Repression, nepotism and corruption
To understand where the Middle East is going, we need to look further back to comprehend how the region arrived at this point. Arab nationalism and its modernising aspirations began to unravel after the Arab defeat in the 1967 Arab-Israeli War and the 1986 oil-price collapse. National leaders maintained control through repression and used Islamic opposition parties as scarecrows to avoid political reform. National economies, weighed down by cronyism, delivered low growth and governments lost legitimacy.
It was this strategy′s untenability that led in 2011 to the fall of regimes – in Tunisia, Egypt, Libya, Syria and elsewhere – that pursued it. With no institutions left to ensure a peaceful political transition in these countries, violent groups had an advantage over ordinary citizens and a crude fight for power ensued.
Violent revolutions can reach peaceful resolutions, but such an outcome is less likely where deep, unresolved sectarian grievances are in play, as they are in the Middle East. The renewed salience of old, intractable cleavages – reflected in the grievances of Sunnis in Syria and Iraq, of Shias in Bahrain, Saudi Arabia and Yemen and of Kurds and Palestinians everywhere – makes the current situation especially precarious. These problems were simmering beneath the surface of autocratic repression for decades. Now, Pandora′s box has been opened, revealing an incredibly complex geopolitical puzzle.

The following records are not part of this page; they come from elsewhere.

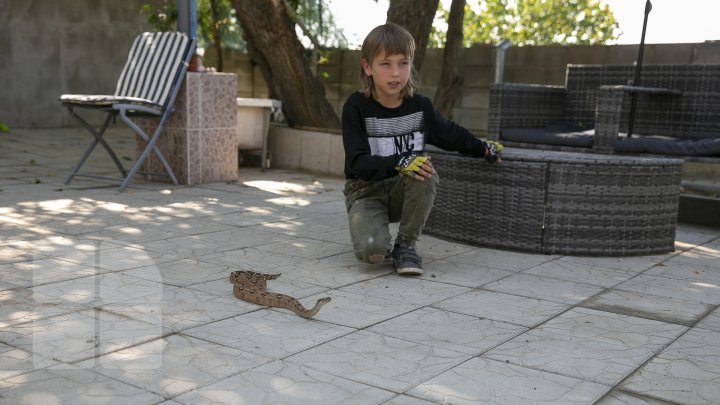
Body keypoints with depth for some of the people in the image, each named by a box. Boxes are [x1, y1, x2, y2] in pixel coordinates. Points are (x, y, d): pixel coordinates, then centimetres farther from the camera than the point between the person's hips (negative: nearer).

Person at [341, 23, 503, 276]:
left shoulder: (420, 106, -4)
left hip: (404, 192, 3)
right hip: (365, 190, -3)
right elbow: (358, 162, -23)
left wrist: (483, 148, 16)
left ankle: (405, 245, -12)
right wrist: (398, 163, -38)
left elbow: (450, 134, 17)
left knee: (426, 174, -32)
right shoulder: (356, 107, -15)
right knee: (371, 251, -30)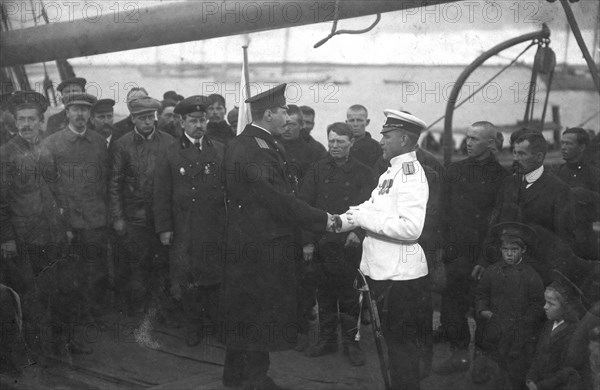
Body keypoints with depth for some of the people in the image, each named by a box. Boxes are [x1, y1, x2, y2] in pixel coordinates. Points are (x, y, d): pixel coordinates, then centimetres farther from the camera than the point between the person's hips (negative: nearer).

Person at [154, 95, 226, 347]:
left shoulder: (221, 152, 8)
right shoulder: (170, 155, 3)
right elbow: (162, 194, 2)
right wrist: (164, 227, -2)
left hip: (217, 229, 1)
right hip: (184, 231, -1)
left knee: (217, 278, 4)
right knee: (188, 281, 4)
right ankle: (194, 329, 18)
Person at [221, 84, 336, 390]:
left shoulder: (238, 144, 11)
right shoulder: (258, 150, -22)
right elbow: (280, 200, -25)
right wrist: (321, 220, -17)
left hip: (240, 245, 10)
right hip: (263, 247, -10)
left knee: (241, 309, 19)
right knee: (263, 311, 2)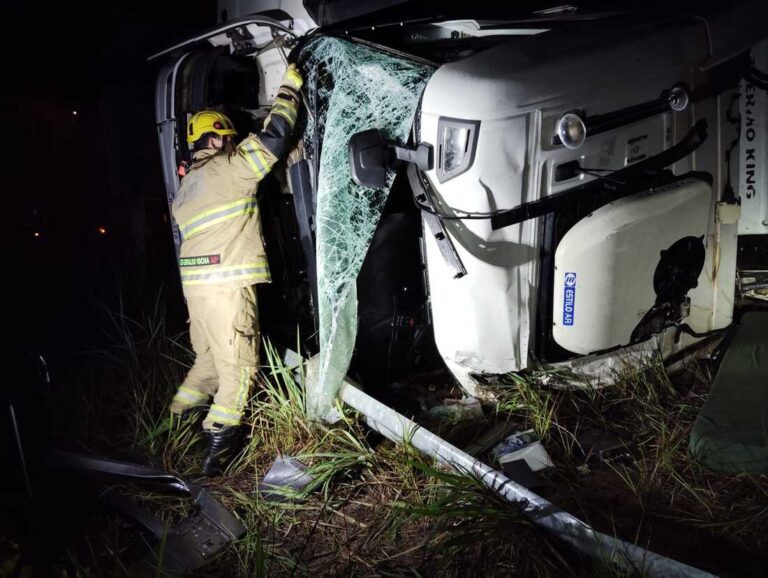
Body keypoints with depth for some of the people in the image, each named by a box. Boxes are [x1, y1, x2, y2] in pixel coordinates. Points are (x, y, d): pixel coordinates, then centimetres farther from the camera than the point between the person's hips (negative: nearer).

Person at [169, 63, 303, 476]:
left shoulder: (186, 186, 22)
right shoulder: (228, 168, -4)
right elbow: (273, 138, -4)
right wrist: (289, 90, 6)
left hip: (195, 283, 9)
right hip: (227, 284, -9)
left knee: (209, 360, 21)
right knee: (239, 366, -2)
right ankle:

The West deserves a share of the blame for the current situation. It failed to end the long-standing Palestinian conflict and it created new problems by dismantling the Iraqi state, funding mujahideen in Afghanistan and backing dictators who supported its security agenda in Iraq, Syria, Egypt and elsewhere.
With the latest great-power interventions by the US and Russia, many are reminded of the 1916 Sykes-Picot agreement between Great Britain and France to draw new national borders in the region and divide it into spheres of influence. But, if anything, Sykes-Picot provides a good model for what to avoid in rebuilding the Middle East. The region does not need new borders and new protectorates, but rather better states, built to be resilient against ethnic divisions and less vulnerable to external influence.

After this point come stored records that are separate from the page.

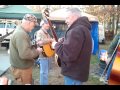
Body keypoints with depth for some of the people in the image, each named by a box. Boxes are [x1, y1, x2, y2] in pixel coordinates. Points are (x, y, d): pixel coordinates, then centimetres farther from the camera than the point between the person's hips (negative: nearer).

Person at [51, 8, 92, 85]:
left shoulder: (76, 30, -25)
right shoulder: (83, 27, 12)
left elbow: (68, 54, -31)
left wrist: (56, 45, -15)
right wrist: (63, 41, 8)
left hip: (73, 74, -10)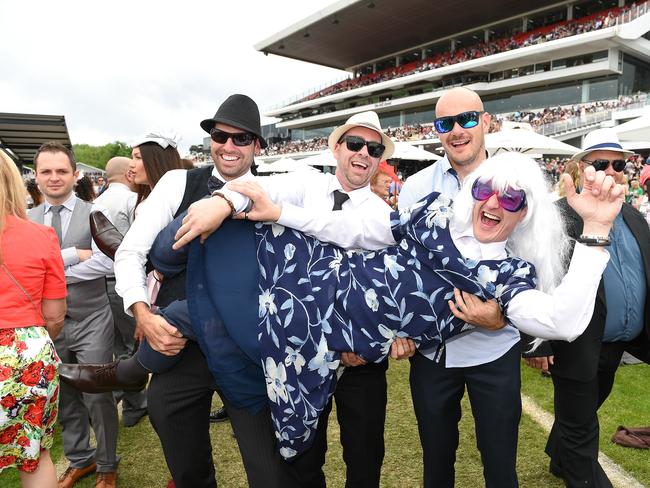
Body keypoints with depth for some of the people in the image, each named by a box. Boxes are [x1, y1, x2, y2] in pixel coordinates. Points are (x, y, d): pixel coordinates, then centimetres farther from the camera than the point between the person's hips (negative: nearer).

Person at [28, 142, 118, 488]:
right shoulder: (26, 220, 4)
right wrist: (75, 254, -17)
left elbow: (107, 262, -21)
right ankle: (79, 460, 39)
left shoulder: (94, 214, -7)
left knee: (97, 397, 4)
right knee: (65, 399, 18)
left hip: (90, 322, -4)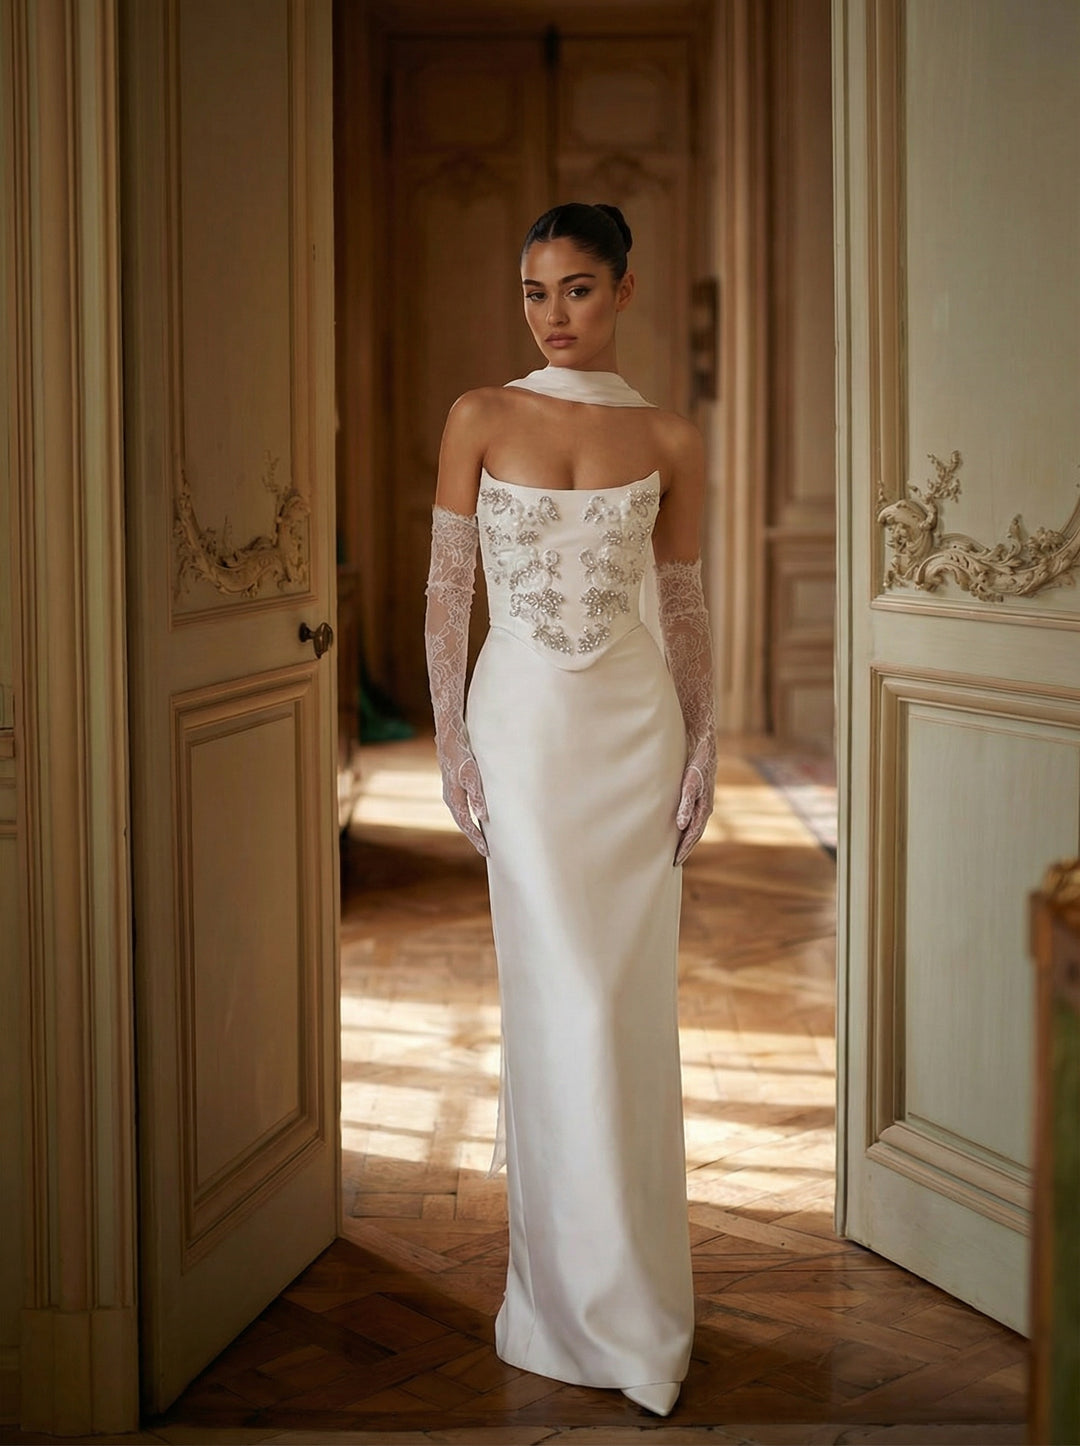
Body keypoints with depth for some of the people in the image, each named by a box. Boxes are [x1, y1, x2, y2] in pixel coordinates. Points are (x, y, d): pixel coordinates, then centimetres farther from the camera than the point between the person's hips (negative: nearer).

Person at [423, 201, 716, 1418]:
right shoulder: (480, 420, 1)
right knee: (562, 997, -1)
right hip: (522, 720, -1)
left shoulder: (669, 441, 4)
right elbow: (445, 593, 0)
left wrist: (704, 748, 3)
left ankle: (621, 1277, 21)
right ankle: (586, 1294, 12)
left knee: (630, 1004, 5)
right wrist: (451, 744, -5)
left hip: (636, 724, 1)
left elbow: (685, 607, 9)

Opinion polls indicate that the vast majority of people in the Middle East want to be governed by legitimate states that uphold the rule of law, protect civic rights and promote co-existence among communities. This is a worthy goal that will require compromise and reconciliation at a global, regional and national level.

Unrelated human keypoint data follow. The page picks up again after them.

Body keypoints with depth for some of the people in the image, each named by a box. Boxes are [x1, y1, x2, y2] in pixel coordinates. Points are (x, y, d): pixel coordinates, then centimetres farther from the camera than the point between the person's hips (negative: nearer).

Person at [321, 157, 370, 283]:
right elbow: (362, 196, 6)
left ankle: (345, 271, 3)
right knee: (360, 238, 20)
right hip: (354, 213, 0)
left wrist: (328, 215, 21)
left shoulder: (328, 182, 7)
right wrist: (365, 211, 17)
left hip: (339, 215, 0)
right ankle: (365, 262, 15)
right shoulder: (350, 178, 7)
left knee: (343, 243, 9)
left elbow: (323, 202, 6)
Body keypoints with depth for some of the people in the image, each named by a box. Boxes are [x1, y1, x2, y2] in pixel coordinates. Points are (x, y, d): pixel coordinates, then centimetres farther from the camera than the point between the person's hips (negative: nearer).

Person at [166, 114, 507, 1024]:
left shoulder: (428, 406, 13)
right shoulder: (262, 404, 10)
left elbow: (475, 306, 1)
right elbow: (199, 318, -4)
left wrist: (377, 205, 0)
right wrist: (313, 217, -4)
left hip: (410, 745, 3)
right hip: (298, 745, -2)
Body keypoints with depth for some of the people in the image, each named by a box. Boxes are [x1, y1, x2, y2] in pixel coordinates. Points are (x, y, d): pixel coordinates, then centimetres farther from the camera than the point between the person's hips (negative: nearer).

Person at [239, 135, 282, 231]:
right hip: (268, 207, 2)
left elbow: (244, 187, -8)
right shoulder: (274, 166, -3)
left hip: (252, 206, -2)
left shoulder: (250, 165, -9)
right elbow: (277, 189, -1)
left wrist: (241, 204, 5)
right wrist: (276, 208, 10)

For a new regional order in the Middle East
For national actors to have space to find solutions, it is necessary to de-escalate tensions and find compromises – first globally, between the US and Russia and then regionally, among Iran, Turkey, Saudi Arabia and Israel. The goal must be to reach a grand bargain that takes into account the major issues dividing the region, including the status of the Palestinians and Kurds and creates conditions for viable political settlements in Syria and Iraq.
Addressing problems that have remained unsolved for decades is a tall order, but inaction is no longer affordable. And none of the major fault lines of the Middle East can be resolved in isolation anymore.
As Antonio Gramsci argued long ago in his Prison Notebooks, ″The crisis consists precisely in the fact that the old is dying and the new cannot be born and in this interregnum a great variety of morbid symptoms appear.″ That is the Middle East′s situation in a nutshell. Helping it build a new regional order will require all actors, great and small, to accept compromise, as the Lebanese have done. A war that leaves one side vanquished is never over.